Bringing together historical and conceptual perspectives, lived experience insights, and practical reflections for teaching and learning, this public lecture creates space for thoughtful dialogue and exchange.

Date: April 22, 2026

Time: 5:00 PM CET

Speakers

- Monika Baár: Monika Baár is Professor in the History of East-Central and South-Eastern Europe at the European University Institute, Florence, and holds a joint chair between the History Department and the Robert Schuman Centre for Advanced Studies. She currently serves as Dean of Graduate Studies at the EUI. Her research focuses on the history of disability in modern and contemporary Europe in a global context, with particular attention to disability as a social movement, disability in memory and heritage studies, and the history of service animals. Between 2017 and 2022, she held the ERC Consolidator Grant Rethinking Disability: the Global Impact of the International Year of Disabled Persons (1981) in a Historical Perspective.

- Natália Nagyné Nyikes: Natália Nagyné Nyikes holds an MA in English Language and Literature from Eötvös Loránd University of Budapest, Hungary. She has taught English as a foreign language in language schools, secondary schools and universities.
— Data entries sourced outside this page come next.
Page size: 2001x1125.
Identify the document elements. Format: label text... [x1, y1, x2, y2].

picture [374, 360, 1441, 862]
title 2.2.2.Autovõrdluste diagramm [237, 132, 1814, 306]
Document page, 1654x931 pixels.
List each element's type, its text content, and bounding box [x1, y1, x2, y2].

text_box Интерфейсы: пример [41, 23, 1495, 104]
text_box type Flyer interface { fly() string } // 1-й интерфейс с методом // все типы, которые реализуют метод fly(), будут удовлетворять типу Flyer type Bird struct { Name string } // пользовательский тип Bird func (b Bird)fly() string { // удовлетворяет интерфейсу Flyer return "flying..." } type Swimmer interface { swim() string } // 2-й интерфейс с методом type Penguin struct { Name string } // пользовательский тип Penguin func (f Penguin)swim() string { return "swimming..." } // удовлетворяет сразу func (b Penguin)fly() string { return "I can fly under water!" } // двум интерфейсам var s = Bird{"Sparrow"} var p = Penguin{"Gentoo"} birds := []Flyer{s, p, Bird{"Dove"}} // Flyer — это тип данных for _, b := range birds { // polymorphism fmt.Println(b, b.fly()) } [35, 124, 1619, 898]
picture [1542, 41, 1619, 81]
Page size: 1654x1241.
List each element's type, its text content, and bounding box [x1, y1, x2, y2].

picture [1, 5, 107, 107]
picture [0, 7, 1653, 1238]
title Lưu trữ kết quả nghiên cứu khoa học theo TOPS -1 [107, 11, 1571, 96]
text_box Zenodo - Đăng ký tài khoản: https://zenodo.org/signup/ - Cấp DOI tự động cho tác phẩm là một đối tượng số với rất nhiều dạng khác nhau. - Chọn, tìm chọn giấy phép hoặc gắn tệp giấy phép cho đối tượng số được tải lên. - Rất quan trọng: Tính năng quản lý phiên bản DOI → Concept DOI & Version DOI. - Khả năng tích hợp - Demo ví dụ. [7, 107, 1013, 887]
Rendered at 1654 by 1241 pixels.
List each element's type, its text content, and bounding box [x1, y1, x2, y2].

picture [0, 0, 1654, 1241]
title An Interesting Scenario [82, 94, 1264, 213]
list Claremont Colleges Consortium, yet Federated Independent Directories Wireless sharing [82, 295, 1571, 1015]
She is currently the Disability Rights Officer at the Office of the Pro-Rector for Teaching and Learning at Central European University, Vienna, where she combines her professional experience with her research interest in pedagogy. She is completing her PhD in language pedagogy at Eötvös Loránd University, Budapest. Her main research interest is teaching foreign languages to learners with special educational needs.

- Dolores Gage: Dolores Gage is a Cambridge graduate, IE Executive MBA alumna, and holds an MEd in International Education and Bilingualism, as well as the IB Certificate in Teaching and Learning. She is a trilingual Davis® Facilitator and Presenter based in Madrid, working with neurodivergent children and adults through one-to-one programmes, as well as with families and educators. Her work focuses on developing clearer, more coherent and strengths-based understandings of neurodiversity, and translating complex neurodevelopmental concepts into practical insights for teaching, learning and living.